Can I buy a condo or townhome?
Yes. Buyers can purchase a condo, townhome, house, or co-op using the Conventional 97 program as long as it is only one unit.
Can I buy a manufactured home with 3% down?
No. Manufactured homes are not allowed with this program.
Can I buy a second home or investment property?
No. The 97% loan program may be used only for the purchase of a primary residence.
I owned a home two years ago but have been renting since. Will I qualify?
Not yet. You must wait until three years have passed since you had any ownership in a residence. At that point, you are considered a first-time home buyer and will be eligible to apply for a Conventional 97 loan.
Will mortgage insurance companies provide PMI for the 97% LTV home loan?
Yes. Mortgage insurers are on board with the program. You do not have to find a PMI company since your lender will order mortgage insurance for you.
How much is mortgage insurance?
Mortgage insurance varies widely based on credit score, from $75 to $125 per $100,000 borrowed, per month.
Can I get a conforming jumbo loan with 3% down?
No. This program won’t let lenders exceed conforming loan limits. At this time, high balance, also known as conforming jumbo loans — those over $647,200 — are not eligible.
I’m already approved putting 5% down, but I’d like to make a 3% down payment instead. Can I do that?
Yes. Even if you’ve already been through the underwriting process, your lender can re-underwrite your loan if it offers the Conventional 97 program. Keep in mind your debt-to-income ratio will rise with the higher loan amount and potentially higher rate.

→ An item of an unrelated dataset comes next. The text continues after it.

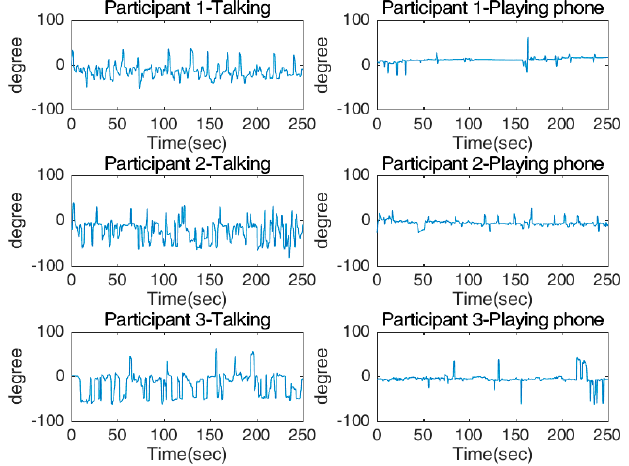
Figure 14. Measured shaking angles for two tasks: talking ( left column) and playing phone ( right column).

What’s the maximum debt-to-income (DTI) ratio for the 97% LTV program?
Your overall profile including credit score determines your DTI maximum. While there’s no hard-and-fast number, most lenders set a maximum DTI at 43%. This means that your future principal, interest, tax, insurance, and HOA dues plus all other monthly debt payments (student loans, credit card minimum payments) can be no more than about 43% of your gross income.
Can I use the 3% down program to refinance?

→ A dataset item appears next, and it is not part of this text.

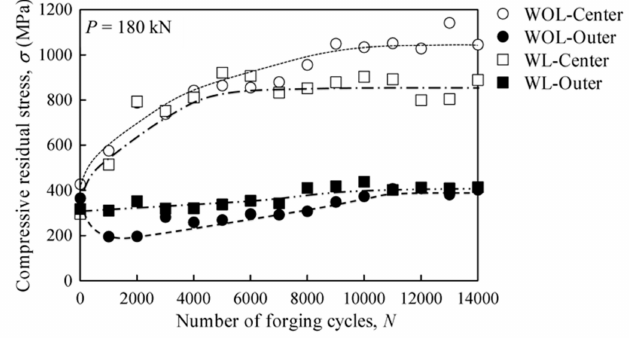
Figure 9. Compressive residual stress at the center and the average of outer areas by the number of forging cycles, for the 180 kN forging load. (WL—With Lubrication, WOL—Without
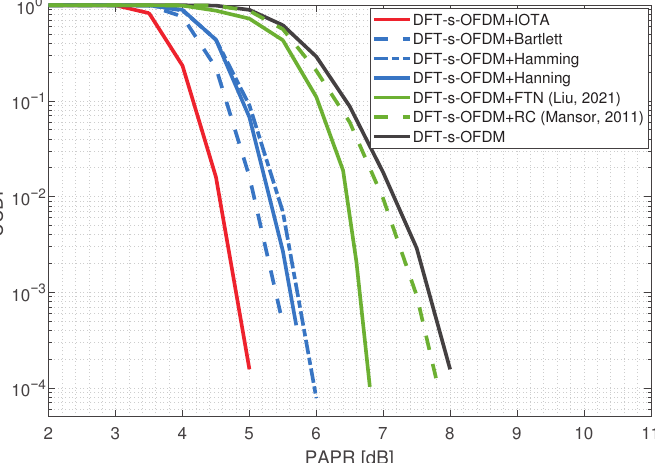
Figure 16. Effect of FDSS on PAPR performance, including the results of FTN [26] and RC [27].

Yes. If you have an existing Fannie Mae loan, you may be able to refinance up to 97% of the current value. Refinancing might allow borrowers to lower their monthly payments or eliminate mortgage insurance premiums.

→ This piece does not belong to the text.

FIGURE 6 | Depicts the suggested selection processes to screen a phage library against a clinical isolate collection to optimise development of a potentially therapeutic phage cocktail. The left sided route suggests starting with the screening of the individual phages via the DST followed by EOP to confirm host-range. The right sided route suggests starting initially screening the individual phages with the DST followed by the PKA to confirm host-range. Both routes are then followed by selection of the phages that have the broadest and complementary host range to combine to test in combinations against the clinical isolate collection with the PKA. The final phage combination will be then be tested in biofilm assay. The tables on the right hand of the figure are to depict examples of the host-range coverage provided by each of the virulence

Why is the program only for first-time home buyers?
Fannie Mae’s research uncovered that the biggest barrier to homeownership for first-time homebuyers was the down payment requirement. To spur more people to buy their first home, the minimum down payment was lowered.
Are there income limits?
The standard 3% down program does not set limits on your income. However, the HomeReady 97% loan does require the borrower to be at or below 80% of the area’s median income.
What is a HomeReady mortgage?
HomeReady is another program that requires 3% down. It has flexibilities built-in, such as using income from non-borrowing household members to qualify.
What is the Home Possible Advantage program?
This is Freddie Mac’s 3% down home buying program. It is a lot like Fannie Mae’s HomeReady. Borrowers must not make more than set income limits and must be buying a primary residence.
The Conventional 97 mortgage program is available immediately from lenders across the country. Talk with your lenders about the loan requirements today.
The ability to put only 3% down could open doors for you.